DIRECTION 1 — In the passage on Sri Lanka's war crimes allegations below, condense the paragraph that begins "US lawmakers, after lobbying" and keep its main facts.

It showed the bodies of female Tiger fighters who appeared to have been sexually assaulted. It also pointed to abuses by the Tigers, who were known for suicide bombings during their nearly four-decade-long separatist insurgency.
A UN report has also spoke of abuses, alleging that the government executed rebel leaders who had worked out a surrender. The United Nations has said that up to 7,000 civilians were killed in the final months of fighting.
Sri Lanka's military has said that a local panel will take action if war crimes allegations are proven but denied any civilian deaths. The military said original footage showed that soldiers -- presented in the documentary as executing prisoners -- were actually rebels dressed in army fatigues.
Sri Lankan media said last week that authorities detained a Briton for allegedly helping produce the documentary.
US lawmakers, after lobbying from Tamil Americans, have led calls for a UN-led inquiry into war crimes allegations. The State Department has warned Sri Lanka that it must ensure accountability or face growing global pressure, although it has stopped short of fully backing an international probe.
Amnesty International helped arrange the US screening of the documentary. Adotei Akwei, the rights group's US managing director of government relations, said the event was meant to "counter an effort to describe the end of the war as neat and precise by the Sri Lankan government."
"I think that there has been either a reluctance or an unwillingness by the administration to be a champion on this. This documentary will make it much harder for that to continue," he said.

DIRECTION 2 — Return unchanged the part of the listing that runs from its first line through the line containing "genus: Polemonium", including both ends.

GIVEN RECORDS —
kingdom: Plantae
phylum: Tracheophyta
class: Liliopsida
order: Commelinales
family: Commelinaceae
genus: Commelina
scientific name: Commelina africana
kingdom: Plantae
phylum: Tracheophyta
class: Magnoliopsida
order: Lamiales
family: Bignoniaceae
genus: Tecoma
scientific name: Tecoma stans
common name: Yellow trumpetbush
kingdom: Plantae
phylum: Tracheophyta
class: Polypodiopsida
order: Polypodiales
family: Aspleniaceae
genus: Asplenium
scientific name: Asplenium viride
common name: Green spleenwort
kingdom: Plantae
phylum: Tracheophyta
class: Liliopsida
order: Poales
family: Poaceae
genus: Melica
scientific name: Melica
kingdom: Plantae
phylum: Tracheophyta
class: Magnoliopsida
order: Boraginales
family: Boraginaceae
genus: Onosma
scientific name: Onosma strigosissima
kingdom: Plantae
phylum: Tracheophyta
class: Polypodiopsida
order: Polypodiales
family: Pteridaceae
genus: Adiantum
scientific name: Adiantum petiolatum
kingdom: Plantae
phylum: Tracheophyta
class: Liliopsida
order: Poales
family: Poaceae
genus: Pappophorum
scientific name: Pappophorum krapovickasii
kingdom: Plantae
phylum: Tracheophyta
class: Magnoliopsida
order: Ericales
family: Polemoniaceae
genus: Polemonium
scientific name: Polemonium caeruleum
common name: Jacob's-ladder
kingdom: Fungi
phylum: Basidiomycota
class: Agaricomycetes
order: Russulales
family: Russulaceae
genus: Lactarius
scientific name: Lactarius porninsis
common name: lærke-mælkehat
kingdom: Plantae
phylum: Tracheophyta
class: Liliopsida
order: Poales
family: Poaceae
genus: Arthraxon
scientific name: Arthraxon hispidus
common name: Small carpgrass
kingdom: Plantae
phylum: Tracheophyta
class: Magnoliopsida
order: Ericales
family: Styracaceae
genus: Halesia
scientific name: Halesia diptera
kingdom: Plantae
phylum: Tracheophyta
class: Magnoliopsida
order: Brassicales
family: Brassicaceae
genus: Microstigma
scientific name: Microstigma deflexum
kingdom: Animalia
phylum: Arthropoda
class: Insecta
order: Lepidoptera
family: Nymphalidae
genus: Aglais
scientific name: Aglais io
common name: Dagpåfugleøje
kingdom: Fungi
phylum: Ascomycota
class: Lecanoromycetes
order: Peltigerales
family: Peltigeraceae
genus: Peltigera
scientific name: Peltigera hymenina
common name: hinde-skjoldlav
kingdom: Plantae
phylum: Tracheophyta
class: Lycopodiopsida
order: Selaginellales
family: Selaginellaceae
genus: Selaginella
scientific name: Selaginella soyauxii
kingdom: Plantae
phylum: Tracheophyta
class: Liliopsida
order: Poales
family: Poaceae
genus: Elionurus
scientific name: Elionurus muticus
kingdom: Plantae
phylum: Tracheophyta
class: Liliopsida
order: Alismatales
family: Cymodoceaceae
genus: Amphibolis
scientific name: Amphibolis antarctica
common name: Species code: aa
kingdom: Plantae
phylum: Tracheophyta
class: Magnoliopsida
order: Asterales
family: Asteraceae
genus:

EXERCISE RESULT 1 — After lobbying by Tamil Americans, US lawmakers have led calls for a UN-led inquiry into war crimes allegations. The State Department has warned Sri Lanka to ensure accountability or face growing global pressure, but has not fully backed an international probe.

EXERCISE RESULT 2 —
kingdom: Plantae
phylum: Tracheophyta
class: Liliopsida
order: Commelinales
family: Commelinaceae
genus: Commelina
scientific name: Commelina africana
kingdom: Plantae
phylum: Tracheophyta
class: Magnoliopsida
order: Lamiales
family: Bignoniaceae
genus: Tecoma
scientific name: Tecoma stans
common name: Yellow trumpetbush
kingdom: Plantae
phylum: Tracheophyta
class: Polypodiopsida
order: Polypodiales
family: Aspleniaceae
genus: Asplenium
scientific name: Asplenium viride
common name: Green spleenwort
kingdom: Plantae
phylum: Tracheophyta
class: Liliopsida
order: Poales
family: Poaceae
genus: Melica
scientific name: Melica
kingdom: Plantae
phylum: Tracheophyta
class: Magnoliopsida
order: Boraginales
family: Boraginaceae
genus: Onosma
scientific name: Onosma strigosissima
kingdom: Plantae
phylum: Tracheophyta
class: Polypodiopsida
order: Polypodiales
family: Pteridaceae
genus: Adiantum
scientific name: Adiantum petiolatum
kingdom: Plantae
phylum: Tracheophyta
class: Liliopsida
order: Poales
family: Poaceae
genus: Pappophorum
scientific name: Pappophorum krapovickasii
kingdom: Plantae
phylum: Tracheophyta
class: Magnoliopsida
order: Ericales
family: Polemoniaceae
genus: Polemonium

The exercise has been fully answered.